At first, the treatment was a 10 out of 10. Gagliano’s side profile looked completely different, and she could feel the muscles getting flatter. “I had lost a little bit of weight, but have always had a square jaw, so I was really excited when the injections started to give me that Megan Fox, Bella Hadid slimmed jawline,” she says.

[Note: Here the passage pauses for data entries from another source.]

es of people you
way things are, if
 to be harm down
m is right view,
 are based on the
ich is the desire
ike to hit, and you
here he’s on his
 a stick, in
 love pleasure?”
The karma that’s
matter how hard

But fast-forward eight months, and her jaw didn’t look like that of an influencer on Instagram. Gagliano had jowls.

“Think of your jaw like a table and the skin like a tablecloth. If the table gets smaller—meaning that the muscle shrinks with Botox—and the tablecloth stays the same, you end up with a draping tablecloth,” says Michelle Henry, M.D., a board-certified dermatologist and founder of Skin & Aesthetic Surgery of Manhattan. It’s ironic, but when jawline injections don’t go according to plan, patients like Gagliano can end up with the antithesis of what they wanted.